§ WHAT YOU SHOULD DO
Repeat the line that contains "161. **Write a" exactly, along with each following line up to and including the last line of the entries.

§ EXTRACTED RECORDS
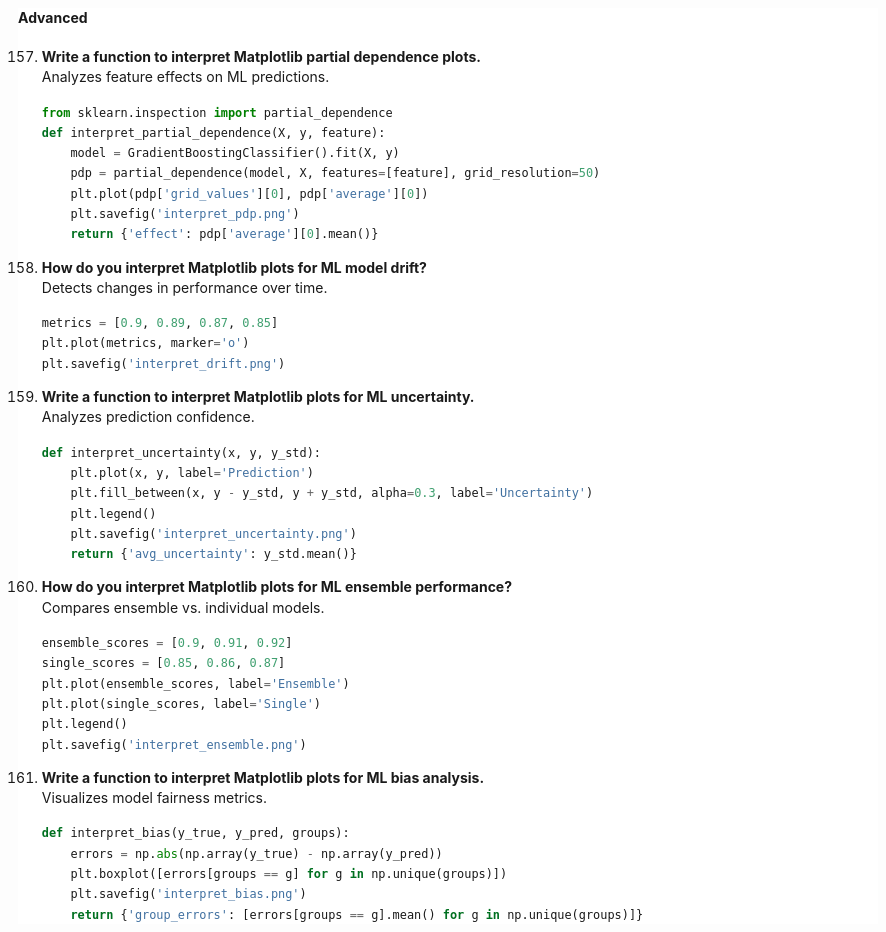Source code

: #### Advanced
157. **Write a function to interpret Matplotlib partial dependence plots.**  
     Analyzes feature effects on ML predictions.  
     ```python
     from sklearn.inspection import partial_dependence
     def interpret_partial_dependence(X, y, feature):
         model = GradientBoostingClassifier().fit(X, y)
         pdp = partial_dependence(model, X, features=[feature], grid_resolution=50)
         plt.plot(pdp['grid_values'][0], pdp['average'][0])
         plt.savefig('interpret_pdp.png')
         return {'effect': pdp['average'][0].mean()}
     ```

158. **How do you interpret Matplotlib plots for ML model drift?**  
     Detects changes in performance over time.  
     ```python
     metrics = [0.9, 0.89, 0.87, 0.85]
     plt.plot(metrics, marker='o')
     plt.savefig('interpret_drift.png')
     ```

159. **Write a function to interpret Matplotlib plots for ML uncertainty.**  
     Analyzes prediction confidence.  
     ```python
     def interpret_uncertainty(x, y, y_std):
         plt.plot(x, y, label='Prediction')
         plt.fill_between(x, y - y_std, y + y_std, alpha=0.3, label='Uncertainty')
         plt.legend()
         plt.savefig('interpret_uncertainty.png')
         return {'avg_uncertainty': y_std.mean()}
     ```

160. **How do you interpret Matplotlib plots for ML ensemble performance?**  
     Compares ensemble vs. individual models.  
     ```python
     ensemble_scores = [0.9, 0.91, 0.92]
     single_scores = [0.85, 0.86, 0.87]
     plt.plot(ensemble_scores, label='Ensemble')
     plt.plot(single_scores, label='Single')
     plt.legend()
     plt.savefig('interpret_ensemble.png')
     ```

161. **Write a function to interpret Matplotlib plots for ML bias analysis.**  
     Visualizes model fairness metrics.  
     ```python
     def interpret_bias(y_true, y_pred, groups):
         errors = np.abs(np.array(y_true) - np.array(y_pred))
         plt.boxplot([errors[groups == g] for g in np.unique(groups)])
         plt.savefig('interpret_bias.png')
         return {'group_errors': [errors[groups == g].mean() for g in np.unique(groups)]}
     ```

§ SOLUTION BELOW
161. **Write a function to interpret Matplotlib plots for ML bias analysis.**  
     Visualizes model fairness metrics.  
     ```python
     def interpret_bias(y_true, y_pred, groups):
         errors = np.abs(np.array(y_true) - np.array(y_pred))
         plt.boxplot([errors[groups == g] for g in np.unique(groups)])
         plt.savefig('interpret_bias.png')
         return {'group_errors': [errors[groups == g].mean() for g in np.unique(groups)]}
     ```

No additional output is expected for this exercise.